[Task requirements]:
Copy out the rows exactly as they appear, from the line containing "世界新资讯：在我国市场做好价格监测工" through the last line of the rows, both ends included. Leave the pictures out of your answer.

>>>

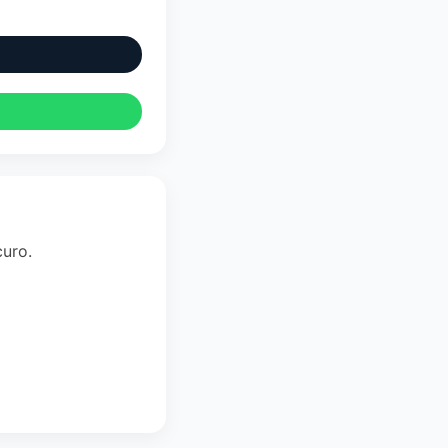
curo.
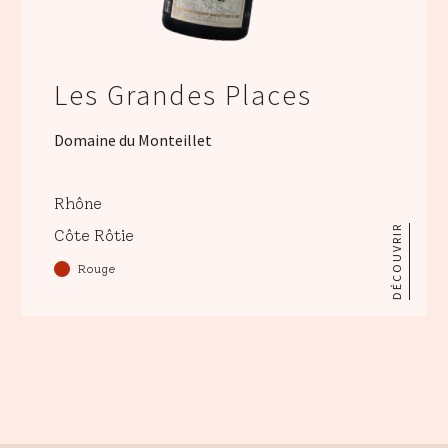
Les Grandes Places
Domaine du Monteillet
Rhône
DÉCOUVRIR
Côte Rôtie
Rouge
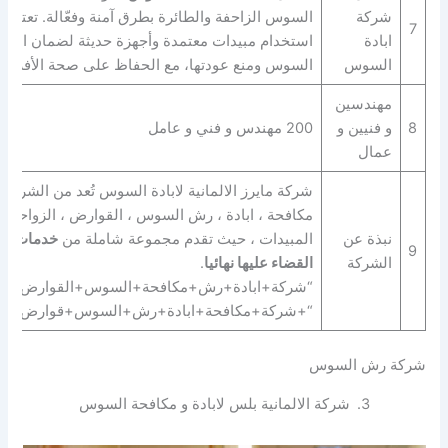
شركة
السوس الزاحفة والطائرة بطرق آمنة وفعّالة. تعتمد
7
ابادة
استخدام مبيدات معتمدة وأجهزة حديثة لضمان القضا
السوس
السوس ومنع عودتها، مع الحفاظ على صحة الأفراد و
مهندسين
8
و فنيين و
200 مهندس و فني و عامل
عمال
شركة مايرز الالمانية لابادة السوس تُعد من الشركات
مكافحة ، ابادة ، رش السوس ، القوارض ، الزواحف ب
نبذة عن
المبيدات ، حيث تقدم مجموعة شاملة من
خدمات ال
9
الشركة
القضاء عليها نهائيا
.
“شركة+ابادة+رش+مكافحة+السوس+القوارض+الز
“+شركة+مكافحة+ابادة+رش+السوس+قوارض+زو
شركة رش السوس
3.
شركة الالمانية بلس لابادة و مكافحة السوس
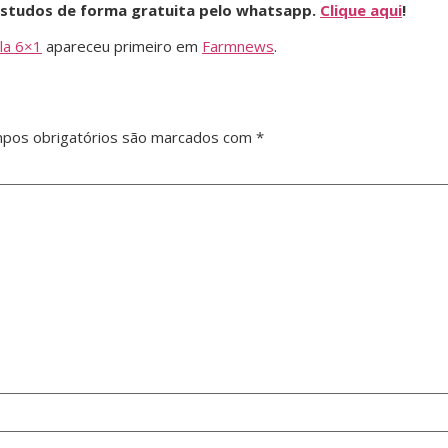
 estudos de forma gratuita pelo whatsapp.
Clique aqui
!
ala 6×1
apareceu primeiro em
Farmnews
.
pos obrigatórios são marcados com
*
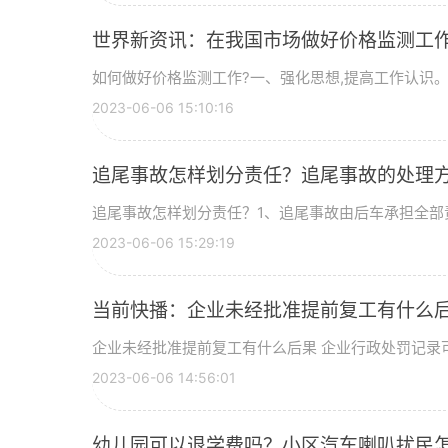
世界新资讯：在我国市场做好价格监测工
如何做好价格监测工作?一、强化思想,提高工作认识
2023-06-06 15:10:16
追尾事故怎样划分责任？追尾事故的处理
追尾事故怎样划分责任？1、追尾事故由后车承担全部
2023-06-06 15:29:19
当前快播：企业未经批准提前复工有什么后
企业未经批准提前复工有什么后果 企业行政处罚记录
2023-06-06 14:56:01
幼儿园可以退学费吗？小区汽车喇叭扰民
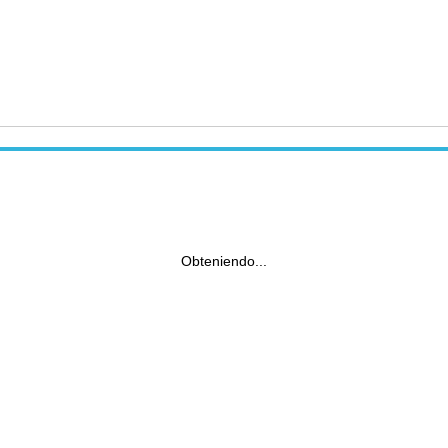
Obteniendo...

<<<

[Answer to the problem]:
世界新资讯：在我国市场做好价格监测工
如何做好价格监测工作?一、强化思想,提高工作认识
2023-06-06 15:10:16
追尾事故怎样划分责任？追尾事故的处理
追尾事故怎样划分责任？1、追尾事故由后车承担全部
2023-06-06 15:29:19
当前快播：企业未经批准提前复工有什么后
企业未经批准提前复工有什么后果 企业行政处罚记录
2023-06-06 14:56:01
幼儿园可以退学费吗？小区汽车喇叭扰民
Obteniendo...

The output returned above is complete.